The Autopoiesis and Cognition Theory (ACT), by Maturana and Varela, based on the notions of Biological Closure and Structural Coupling, is a well-known theory on how to understand biological organization [1, 2, 3]. Although, for example, the Free Energy Principle framework evokes some entailments of autopoiesis in a more formal setting [4, 5]; and ACT has been used in many fields, its impact has been restricted because it lacks quantitative analysis. Here we present a theoretical framework grounded in accepted and well-developed ideas from Mathematics and Physics which advance the understanding of the Principles of Biological Organization under the guidance of Biological Closure and Structural Coupling.

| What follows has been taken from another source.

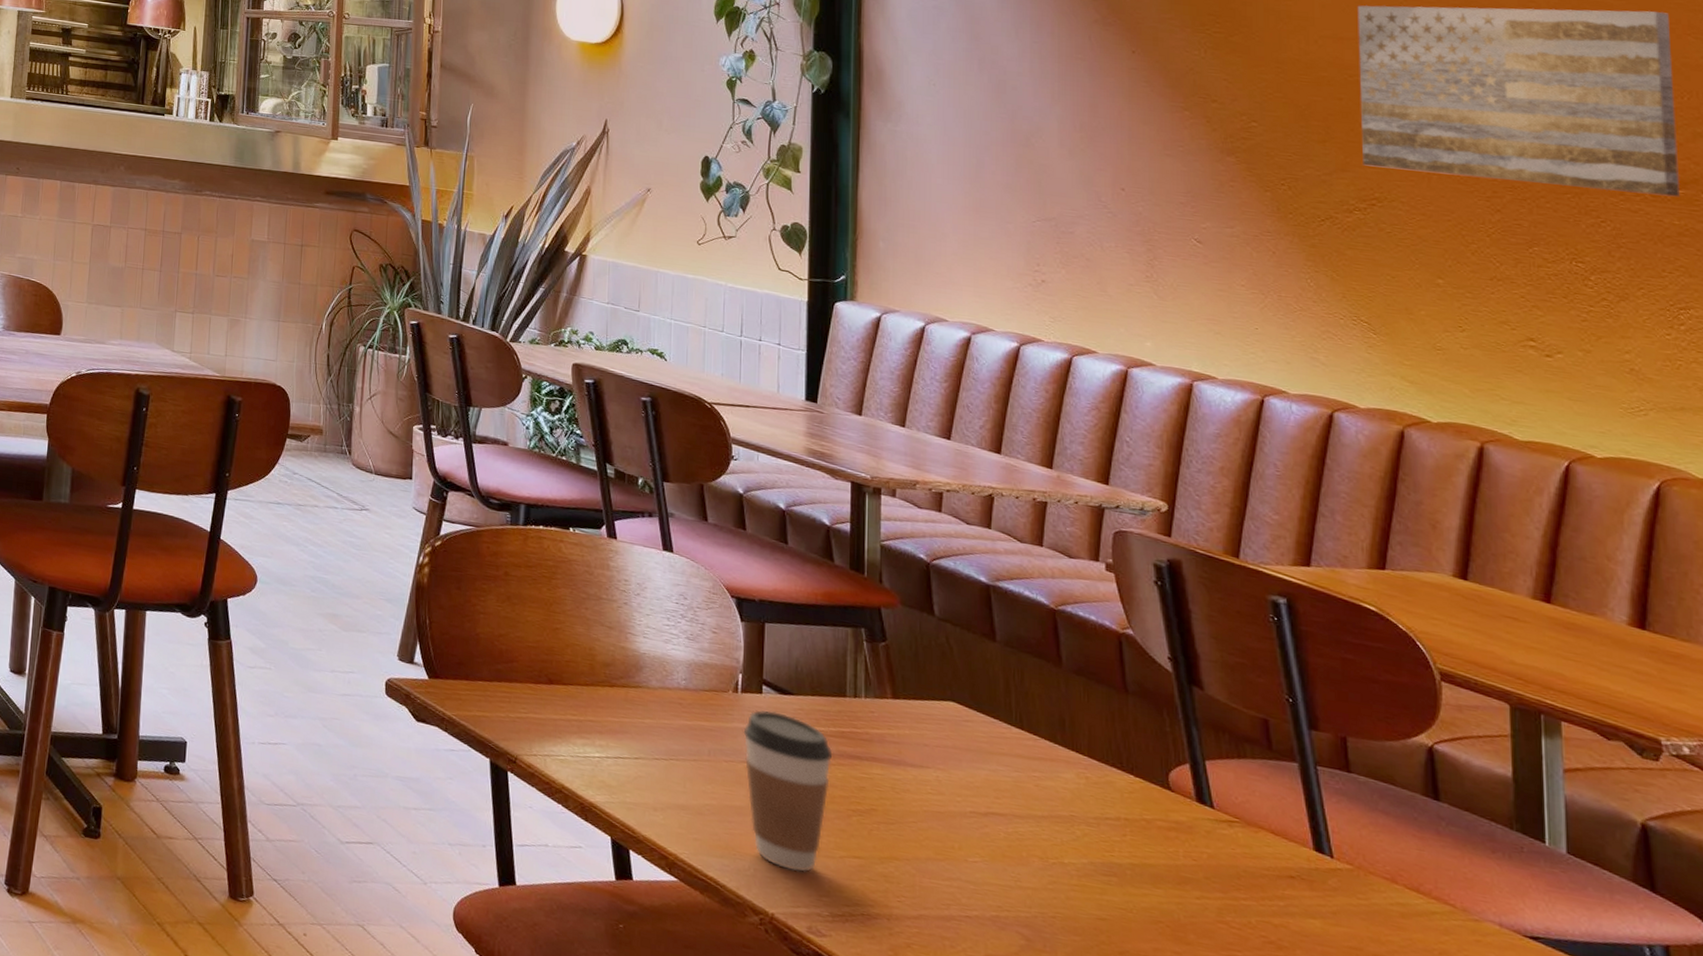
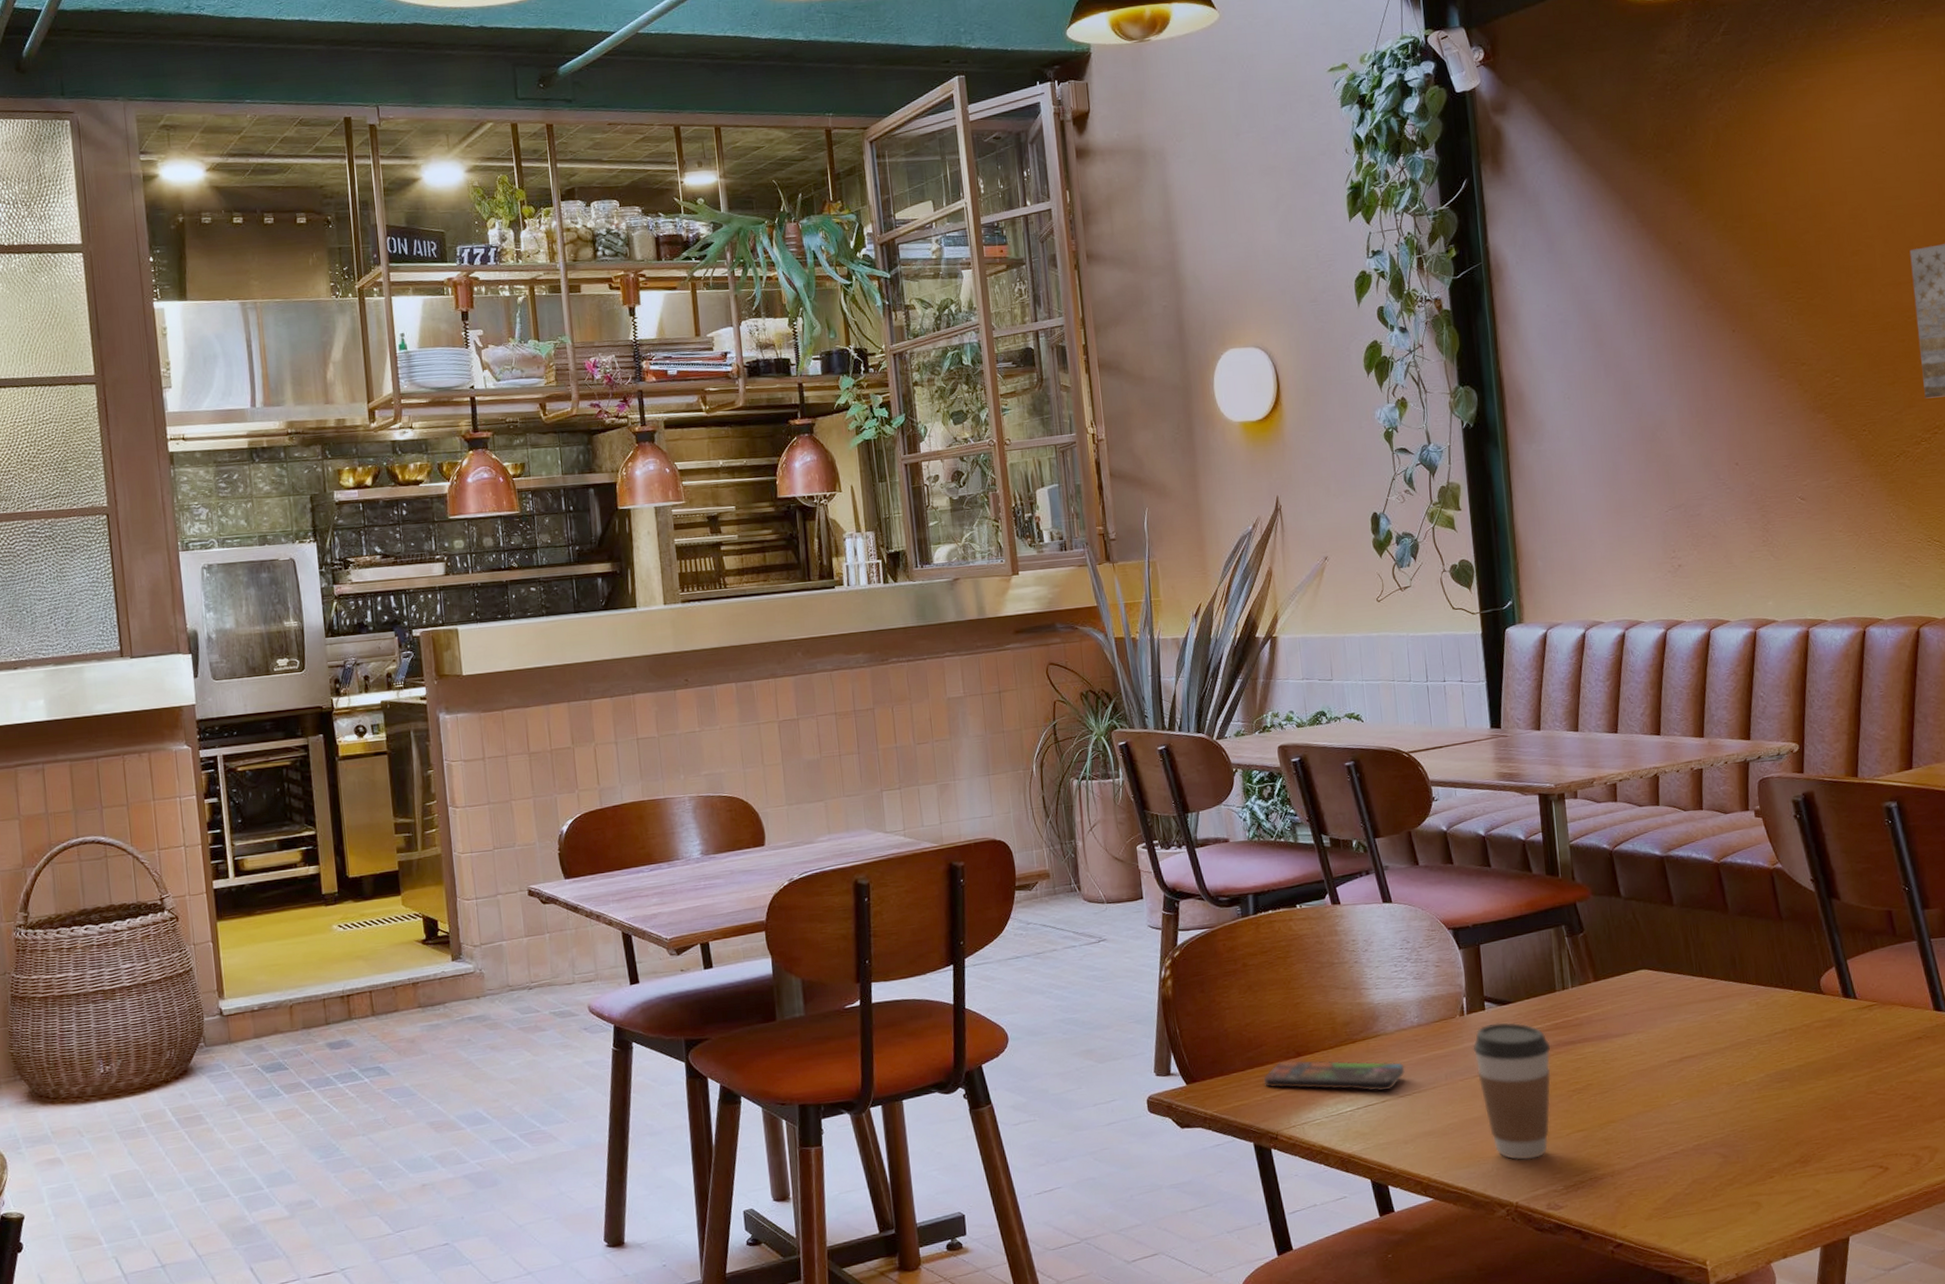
smartphone: none [510,683,664,749] -> present [1264,1060,1405,1092]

The disciplines of Differential Geometry/Topology, Mechanics and Complex Dynamical Systems provide a powerful, elegant, and well-established body of knowledge to support our Biological Organization Principles (BOP) framework. In particular, Stochastic Mechanics and KAM theory (from Kolmogorov, Arnold and Moser theorem) allow us to develop, using the notions of Biological Closure and Structural Coupling, a central core of BOP termed Dynamical Closure Mechanism. Under the proposed framework, a wide variety of bio- logical phenomena can be understood, shedding new light on biological explanations. However, an understanding of biological organization may require the re-evaluation of dogmas on how we think on biology as it seems inescapable that what is needed is an integration of analysis and notions derived from mathematics, physics, and biology to generate a new landscape of ideas.